For more discussion, there is also a thread on theoildrum and interesting graphs by Oil CEO.
peak+oil gas+prices oil+production oil gasoline+stocks
"Oil prices have risen more than 20 percent since mid-February, despite sizable U.S. crude inventories, as geo-political fears compounded fundamental worries that refiners might struggle to make enough gasoline for the summer driving season."
"A critical point to keep in mind is that an exporter can only export what is left after domestic consumption is satisfied. Consider a simple example, a country producing 2.0 mbpd, consuming 1.0 mbpd and therefore exporting 1.0 mbpd. Let's assume a 25% drop in production over a six year period (which we have seen in the North Sea, which by the way peaked at 52% of Qt) and let's assume a 10% increase in domestic consumption. Production would be 1.5 mbpd. Consumption would be 1.1 mbpd. Net exports would be production (1.5 mbpd) less consumption (1.1 mbpd) = 0.4 mbpd. Therefore, because of a 25% drop in production and because of a 10% increase in domestic consumption, net oil exports from our hypothetical net exporter dropped by 60%, from 1.0 mbpd to 0.4 mbpd, over a six year period.

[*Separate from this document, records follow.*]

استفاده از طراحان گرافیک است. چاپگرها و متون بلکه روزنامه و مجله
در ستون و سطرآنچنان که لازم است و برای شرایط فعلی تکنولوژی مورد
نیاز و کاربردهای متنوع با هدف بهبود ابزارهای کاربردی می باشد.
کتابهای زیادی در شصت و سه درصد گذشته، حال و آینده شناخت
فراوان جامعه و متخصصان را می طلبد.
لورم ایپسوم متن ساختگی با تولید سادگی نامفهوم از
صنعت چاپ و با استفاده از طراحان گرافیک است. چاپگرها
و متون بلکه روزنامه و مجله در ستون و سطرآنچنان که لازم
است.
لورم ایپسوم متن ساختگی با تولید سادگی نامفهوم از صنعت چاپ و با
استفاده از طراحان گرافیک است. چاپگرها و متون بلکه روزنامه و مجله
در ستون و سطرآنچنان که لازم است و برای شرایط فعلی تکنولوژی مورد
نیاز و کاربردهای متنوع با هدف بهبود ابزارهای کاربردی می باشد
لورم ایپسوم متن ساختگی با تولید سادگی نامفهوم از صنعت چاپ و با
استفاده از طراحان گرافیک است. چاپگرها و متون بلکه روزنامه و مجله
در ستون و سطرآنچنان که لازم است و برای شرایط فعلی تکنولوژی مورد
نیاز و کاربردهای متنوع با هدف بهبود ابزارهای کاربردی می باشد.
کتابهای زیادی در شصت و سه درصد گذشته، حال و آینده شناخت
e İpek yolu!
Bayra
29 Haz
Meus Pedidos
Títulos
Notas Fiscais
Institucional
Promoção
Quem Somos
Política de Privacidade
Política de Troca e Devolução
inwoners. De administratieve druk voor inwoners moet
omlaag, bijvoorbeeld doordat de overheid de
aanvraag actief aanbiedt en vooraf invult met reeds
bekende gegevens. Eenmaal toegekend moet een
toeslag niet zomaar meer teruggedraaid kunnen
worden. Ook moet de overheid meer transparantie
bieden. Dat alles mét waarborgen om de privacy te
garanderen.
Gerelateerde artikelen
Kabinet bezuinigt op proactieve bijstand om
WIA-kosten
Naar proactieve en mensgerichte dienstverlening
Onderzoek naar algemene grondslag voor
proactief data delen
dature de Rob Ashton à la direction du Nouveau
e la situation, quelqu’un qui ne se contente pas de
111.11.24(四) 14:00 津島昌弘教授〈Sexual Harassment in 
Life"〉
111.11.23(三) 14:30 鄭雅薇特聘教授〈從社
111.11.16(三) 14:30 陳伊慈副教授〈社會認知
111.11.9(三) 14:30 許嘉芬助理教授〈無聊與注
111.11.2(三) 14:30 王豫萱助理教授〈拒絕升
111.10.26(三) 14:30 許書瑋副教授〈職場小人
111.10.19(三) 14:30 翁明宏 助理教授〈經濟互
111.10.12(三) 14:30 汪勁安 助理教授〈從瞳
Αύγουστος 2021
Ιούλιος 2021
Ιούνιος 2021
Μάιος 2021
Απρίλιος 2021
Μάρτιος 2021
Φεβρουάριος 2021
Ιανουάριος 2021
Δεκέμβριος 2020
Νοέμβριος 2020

" We are deeply concerned that the world is probably facing an imminent and catastrophic collapse in net oil export capacity because of declining production and increasing domestic consumption in the top exporting countries.
"Fifty years ago this week, on March 8, 1956, at a meeting of the American Petroleum Institute in San Antonio, Texas, M. King Hubbert, in the preprinted version of his prepared remarks, had the following statement, "According to the best currently available information, the production of petroleum and natural gas on a world scale will probably pass its climax within the order of a half century (i.e., by 2006), while for both the United States and for Texas, the peaks of production may be expected to occur with the next 10 or 15 years (i.e., 1966 to 1971)." As more and more people are learning, Lower 48 oil production, as predicted by Dr. Hubbert, peaked in 1970, and it has fallen fairly steadily since 1970.
Kenneth Deffeyes, in Chapter Three of his recent book, "Beyond Oil: The View From Hubbert's Peak," described a simplified way of predicting the production peaks for various regions and for their subsequent declines. One simply plots annual production (P) divided by cumulative production to date (Q) on the vertical axis, or P/Q, versus Q on the horizontal axis. Stuart Staniford, on The Oil Drum Blog, has described this technique as "Hubbert Linearization" or HL.
With time, a HL data set starts to show a linear progression, and one can extrapolate the data down to where P is effectively zero, which gives one Qt, or ultimate recoverable reserves for the region. Based on the assumption that production tends to peak at about 50% of Qt, one can generate a predicted production profile for the region. The Lower 48 peaked at 48.5% of Qt.
Using the HL technique, Dr. Deffeyes, an associate of Dr. Hubbert, predicted that the world crossed the mathematical 50% of Qt mark on December 16, 2005. In other words, Dr. Deffeyes believes that the world is now where the Lower 48 was at in the early Seventies."